入浴は危険だったが…やりたいことを最後までできて良かった
「奥さんはどちらに?」(私)
「銭湯に行ってるよ」(患者)
「体重はいかがですか?」(私)
「元気な時は80キロあったけどもう70キロないよ。もう悪いところしかなくて! 新聞も読めないし、テレビもボーッと眺めているだけ。片方しか白内障の手術してないから。両方やっとけばよかったよ!」(患者)
「目薬はさしてますか?」(私)
「さしてる」(患者)
「眼科にかかりたいとかあります?」(私)
「いやもういいかな。タクシー代もかかるし」(患者)
積極的な医療介入は希望されず、夫婦で気ままに過ごすことを望まれていたのでしょう。
しかし転倒による救急搬送が増えた頃、恐れていたことが起こりました。

-------------------------

▸ **練習問題**
a) 課題文の「入浴は危険だったが…やりたいことを最後までできて良かった」から「しかし転倒による救急搬送が増えた頃、恐れていたことが起こりました。」までを、一字も変えずに打ち直してください。
b) 課題文によると、患者の体重は元気な時に何キロありましたか。

-------------------------

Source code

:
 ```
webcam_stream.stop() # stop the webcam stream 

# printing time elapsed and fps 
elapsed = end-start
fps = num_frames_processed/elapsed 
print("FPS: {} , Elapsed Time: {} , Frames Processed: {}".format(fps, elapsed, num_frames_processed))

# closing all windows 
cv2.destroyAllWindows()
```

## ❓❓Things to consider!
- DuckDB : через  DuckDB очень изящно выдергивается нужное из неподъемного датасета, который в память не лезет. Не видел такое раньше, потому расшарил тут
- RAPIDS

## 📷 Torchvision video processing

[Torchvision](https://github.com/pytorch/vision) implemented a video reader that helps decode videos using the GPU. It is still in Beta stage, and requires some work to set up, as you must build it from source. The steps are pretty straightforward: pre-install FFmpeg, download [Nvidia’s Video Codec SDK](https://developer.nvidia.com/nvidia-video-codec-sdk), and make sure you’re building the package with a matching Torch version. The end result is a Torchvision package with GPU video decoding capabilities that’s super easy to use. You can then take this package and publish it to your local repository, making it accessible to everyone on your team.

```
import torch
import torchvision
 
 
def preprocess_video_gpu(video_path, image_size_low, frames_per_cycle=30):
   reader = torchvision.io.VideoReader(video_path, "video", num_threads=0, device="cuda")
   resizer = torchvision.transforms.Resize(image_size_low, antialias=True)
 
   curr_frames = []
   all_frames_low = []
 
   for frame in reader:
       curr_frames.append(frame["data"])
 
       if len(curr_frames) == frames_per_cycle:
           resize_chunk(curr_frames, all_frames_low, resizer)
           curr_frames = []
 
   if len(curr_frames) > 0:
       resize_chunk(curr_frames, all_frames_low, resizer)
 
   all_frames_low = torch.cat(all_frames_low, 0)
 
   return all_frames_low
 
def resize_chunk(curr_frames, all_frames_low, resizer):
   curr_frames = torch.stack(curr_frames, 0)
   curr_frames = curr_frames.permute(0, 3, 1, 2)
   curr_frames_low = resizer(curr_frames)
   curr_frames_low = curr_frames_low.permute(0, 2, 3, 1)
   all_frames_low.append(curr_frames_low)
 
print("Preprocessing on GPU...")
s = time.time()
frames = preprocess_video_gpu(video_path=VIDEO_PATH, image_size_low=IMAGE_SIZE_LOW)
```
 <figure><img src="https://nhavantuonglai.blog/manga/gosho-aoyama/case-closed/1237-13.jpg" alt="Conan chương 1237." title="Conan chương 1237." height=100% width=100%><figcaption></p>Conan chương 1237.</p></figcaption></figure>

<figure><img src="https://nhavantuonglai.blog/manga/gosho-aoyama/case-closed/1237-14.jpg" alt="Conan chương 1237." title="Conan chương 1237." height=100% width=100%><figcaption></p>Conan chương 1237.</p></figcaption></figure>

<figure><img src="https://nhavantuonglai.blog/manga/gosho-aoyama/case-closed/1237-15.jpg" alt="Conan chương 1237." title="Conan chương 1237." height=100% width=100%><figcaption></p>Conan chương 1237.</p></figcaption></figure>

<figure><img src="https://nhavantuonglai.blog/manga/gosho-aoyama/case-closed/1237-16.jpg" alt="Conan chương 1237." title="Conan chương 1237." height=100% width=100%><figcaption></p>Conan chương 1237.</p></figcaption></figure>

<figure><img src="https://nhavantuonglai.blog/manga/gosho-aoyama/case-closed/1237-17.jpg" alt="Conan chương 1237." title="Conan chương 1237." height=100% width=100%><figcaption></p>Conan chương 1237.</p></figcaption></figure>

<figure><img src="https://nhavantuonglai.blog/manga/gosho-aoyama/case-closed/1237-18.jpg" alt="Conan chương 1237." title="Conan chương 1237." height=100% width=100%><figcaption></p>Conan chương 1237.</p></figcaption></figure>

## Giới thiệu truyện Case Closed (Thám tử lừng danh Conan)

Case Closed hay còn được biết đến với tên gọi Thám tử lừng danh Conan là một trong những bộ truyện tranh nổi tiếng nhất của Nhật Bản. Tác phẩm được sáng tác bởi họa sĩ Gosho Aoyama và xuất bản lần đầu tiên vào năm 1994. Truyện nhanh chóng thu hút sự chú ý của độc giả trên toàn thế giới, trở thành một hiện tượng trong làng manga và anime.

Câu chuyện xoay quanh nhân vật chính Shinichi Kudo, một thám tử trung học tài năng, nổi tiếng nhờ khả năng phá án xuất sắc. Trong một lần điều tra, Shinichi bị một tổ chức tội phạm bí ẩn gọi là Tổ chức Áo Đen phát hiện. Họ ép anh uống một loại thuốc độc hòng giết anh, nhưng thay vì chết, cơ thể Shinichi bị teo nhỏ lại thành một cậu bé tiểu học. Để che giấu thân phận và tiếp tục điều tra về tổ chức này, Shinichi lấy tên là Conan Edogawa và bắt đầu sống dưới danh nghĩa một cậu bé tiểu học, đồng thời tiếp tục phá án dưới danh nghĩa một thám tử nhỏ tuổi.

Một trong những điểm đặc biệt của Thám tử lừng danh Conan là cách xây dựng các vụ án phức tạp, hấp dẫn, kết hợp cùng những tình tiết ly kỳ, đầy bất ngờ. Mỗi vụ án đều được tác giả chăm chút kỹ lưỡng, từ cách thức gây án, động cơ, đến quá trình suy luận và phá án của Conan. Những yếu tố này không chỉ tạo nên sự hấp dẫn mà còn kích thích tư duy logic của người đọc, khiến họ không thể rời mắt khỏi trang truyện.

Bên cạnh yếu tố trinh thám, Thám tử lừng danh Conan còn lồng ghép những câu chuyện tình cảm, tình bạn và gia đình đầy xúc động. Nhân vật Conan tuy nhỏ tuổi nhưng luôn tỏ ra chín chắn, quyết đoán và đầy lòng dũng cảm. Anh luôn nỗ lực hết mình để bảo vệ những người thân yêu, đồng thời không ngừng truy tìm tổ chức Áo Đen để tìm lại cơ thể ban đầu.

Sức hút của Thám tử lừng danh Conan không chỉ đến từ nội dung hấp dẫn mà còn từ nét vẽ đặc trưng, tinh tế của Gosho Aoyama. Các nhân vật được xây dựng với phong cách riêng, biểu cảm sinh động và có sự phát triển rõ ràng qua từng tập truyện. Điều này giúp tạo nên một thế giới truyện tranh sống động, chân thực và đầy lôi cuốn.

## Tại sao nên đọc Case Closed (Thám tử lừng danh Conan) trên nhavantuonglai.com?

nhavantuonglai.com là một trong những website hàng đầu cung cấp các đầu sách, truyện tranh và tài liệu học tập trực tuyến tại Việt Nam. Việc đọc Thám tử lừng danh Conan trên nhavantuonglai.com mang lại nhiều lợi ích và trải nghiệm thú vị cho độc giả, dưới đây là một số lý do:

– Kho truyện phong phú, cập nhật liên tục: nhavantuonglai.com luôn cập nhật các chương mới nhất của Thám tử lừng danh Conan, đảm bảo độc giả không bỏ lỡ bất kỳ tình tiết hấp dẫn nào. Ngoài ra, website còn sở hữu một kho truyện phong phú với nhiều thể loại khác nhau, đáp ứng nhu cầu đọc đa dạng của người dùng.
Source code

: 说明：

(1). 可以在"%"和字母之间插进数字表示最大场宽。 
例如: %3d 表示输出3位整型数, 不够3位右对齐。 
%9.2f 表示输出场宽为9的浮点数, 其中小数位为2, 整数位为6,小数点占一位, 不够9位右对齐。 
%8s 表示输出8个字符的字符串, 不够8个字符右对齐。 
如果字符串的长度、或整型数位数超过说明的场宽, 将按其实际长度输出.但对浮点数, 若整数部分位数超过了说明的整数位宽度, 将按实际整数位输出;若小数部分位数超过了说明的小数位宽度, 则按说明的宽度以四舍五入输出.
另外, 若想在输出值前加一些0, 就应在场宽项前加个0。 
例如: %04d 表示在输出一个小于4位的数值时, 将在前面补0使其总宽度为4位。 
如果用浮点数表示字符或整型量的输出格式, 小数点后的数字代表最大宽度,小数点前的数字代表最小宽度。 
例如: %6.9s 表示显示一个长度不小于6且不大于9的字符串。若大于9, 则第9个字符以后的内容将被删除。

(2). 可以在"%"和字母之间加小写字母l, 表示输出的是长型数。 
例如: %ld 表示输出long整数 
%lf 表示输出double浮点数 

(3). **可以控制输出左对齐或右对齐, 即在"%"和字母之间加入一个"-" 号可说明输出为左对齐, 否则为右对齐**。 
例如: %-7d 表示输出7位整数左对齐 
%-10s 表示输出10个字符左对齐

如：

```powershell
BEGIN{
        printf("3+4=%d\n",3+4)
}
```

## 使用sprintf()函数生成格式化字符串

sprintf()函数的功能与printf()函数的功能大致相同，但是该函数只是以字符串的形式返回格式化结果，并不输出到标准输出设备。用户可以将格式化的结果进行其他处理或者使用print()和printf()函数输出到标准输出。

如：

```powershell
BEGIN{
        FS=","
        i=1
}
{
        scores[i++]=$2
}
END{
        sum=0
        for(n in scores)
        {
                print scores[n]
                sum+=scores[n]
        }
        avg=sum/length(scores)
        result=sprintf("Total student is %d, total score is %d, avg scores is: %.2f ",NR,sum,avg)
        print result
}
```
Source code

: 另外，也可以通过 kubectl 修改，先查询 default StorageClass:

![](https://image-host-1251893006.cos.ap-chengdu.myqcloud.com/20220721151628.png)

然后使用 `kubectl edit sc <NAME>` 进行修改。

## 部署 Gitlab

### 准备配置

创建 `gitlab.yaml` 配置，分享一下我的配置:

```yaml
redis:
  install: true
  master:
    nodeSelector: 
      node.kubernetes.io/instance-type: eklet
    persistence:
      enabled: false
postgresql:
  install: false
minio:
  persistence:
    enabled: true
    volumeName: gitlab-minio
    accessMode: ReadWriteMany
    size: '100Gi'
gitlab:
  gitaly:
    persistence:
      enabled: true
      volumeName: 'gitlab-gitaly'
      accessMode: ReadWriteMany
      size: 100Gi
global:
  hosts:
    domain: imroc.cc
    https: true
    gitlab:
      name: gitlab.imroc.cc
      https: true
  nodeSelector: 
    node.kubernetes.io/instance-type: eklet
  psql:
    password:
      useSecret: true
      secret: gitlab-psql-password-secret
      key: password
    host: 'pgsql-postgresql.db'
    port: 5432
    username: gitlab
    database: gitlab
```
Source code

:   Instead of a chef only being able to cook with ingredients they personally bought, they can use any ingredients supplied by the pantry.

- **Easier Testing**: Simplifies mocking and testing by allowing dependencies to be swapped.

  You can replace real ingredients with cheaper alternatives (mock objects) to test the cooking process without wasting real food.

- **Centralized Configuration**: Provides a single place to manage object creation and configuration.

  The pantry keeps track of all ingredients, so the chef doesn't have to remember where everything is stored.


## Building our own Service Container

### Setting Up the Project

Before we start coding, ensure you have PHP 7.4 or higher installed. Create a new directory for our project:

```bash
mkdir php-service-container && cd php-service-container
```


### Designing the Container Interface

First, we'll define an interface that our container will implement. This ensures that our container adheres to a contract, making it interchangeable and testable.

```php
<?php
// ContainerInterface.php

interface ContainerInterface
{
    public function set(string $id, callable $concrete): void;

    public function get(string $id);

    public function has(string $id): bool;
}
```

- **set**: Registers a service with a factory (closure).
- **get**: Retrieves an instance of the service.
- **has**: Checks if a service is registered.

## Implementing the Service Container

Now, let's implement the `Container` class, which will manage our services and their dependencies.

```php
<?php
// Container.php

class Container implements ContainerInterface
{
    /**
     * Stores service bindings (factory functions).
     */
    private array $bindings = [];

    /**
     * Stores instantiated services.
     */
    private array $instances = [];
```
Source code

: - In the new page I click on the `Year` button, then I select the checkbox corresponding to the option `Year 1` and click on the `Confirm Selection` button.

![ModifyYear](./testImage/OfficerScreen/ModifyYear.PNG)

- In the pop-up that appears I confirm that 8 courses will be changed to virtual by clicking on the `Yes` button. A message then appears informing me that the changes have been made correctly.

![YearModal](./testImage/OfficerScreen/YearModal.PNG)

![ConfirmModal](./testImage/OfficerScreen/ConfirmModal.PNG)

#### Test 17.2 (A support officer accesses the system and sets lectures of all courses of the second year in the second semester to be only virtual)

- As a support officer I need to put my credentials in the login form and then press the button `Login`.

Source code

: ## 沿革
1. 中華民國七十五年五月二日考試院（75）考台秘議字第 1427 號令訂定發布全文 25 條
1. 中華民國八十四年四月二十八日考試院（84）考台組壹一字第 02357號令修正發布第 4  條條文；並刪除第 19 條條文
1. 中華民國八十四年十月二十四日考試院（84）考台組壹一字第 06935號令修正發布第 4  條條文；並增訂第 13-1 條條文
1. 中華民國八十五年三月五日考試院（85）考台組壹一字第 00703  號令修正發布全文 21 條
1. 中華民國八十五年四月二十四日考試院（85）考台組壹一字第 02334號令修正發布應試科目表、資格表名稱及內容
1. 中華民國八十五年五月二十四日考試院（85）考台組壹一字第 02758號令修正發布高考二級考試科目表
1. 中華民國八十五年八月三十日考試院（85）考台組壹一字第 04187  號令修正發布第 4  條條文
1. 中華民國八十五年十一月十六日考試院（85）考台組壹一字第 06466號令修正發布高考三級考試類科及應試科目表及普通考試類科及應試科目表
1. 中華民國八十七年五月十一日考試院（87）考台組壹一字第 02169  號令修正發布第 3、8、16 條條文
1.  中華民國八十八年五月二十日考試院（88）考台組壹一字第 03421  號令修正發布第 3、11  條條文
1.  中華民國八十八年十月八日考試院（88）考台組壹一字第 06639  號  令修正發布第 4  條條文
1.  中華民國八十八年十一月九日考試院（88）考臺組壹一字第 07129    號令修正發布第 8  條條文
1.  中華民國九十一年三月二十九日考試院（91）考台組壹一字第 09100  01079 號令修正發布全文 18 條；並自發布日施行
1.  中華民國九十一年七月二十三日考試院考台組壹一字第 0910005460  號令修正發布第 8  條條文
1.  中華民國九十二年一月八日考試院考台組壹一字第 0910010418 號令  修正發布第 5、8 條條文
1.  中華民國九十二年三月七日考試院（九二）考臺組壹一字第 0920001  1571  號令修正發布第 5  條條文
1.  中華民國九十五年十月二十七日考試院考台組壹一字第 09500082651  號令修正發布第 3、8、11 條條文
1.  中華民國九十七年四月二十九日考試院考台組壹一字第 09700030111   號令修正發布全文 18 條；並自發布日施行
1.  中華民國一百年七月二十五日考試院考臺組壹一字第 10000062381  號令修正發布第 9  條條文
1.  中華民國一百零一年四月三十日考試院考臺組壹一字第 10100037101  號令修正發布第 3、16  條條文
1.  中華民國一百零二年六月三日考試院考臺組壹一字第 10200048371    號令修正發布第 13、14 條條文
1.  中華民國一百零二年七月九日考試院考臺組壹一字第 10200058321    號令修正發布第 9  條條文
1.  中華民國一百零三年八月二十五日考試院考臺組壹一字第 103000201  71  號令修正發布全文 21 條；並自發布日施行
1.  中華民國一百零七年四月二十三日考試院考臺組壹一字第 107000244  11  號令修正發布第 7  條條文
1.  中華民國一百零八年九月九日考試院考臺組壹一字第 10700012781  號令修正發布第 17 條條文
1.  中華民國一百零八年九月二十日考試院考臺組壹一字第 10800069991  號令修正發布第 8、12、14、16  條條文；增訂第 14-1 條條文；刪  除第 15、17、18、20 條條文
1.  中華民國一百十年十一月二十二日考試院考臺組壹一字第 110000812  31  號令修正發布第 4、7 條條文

-------------------------

▸ **各問の答え**
a)
入浴は危険だったが…やりたいことを最後までできて良かった
「奥さんはどちらに?」(私)
「銭湯に行ってるよ」(患者)
「体重はいかがですか?」(私)
「元気な時は80キロあったけどもう70キロないよ。もう悪いところしかなくて! 新聞も読めないし、テレビもボーッと眺めているだけ。片方しか白内障の手術してないから。両方やっとけばよかったよ!」(患者)
「目薬はさしてますか?」(私)
「さしてる」(患者)
「眼科にかかりたいとかあります?」(私)
「いやもういいかな。タクシー代もかかるし」(患者)
積極的な医療介入は希望されず、夫婦で気ままに過ごすことを望まれていたのでしょう。
しかし転倒による救急搬送が増えた頃、恐れていたことが起こりました。

b) 80キロ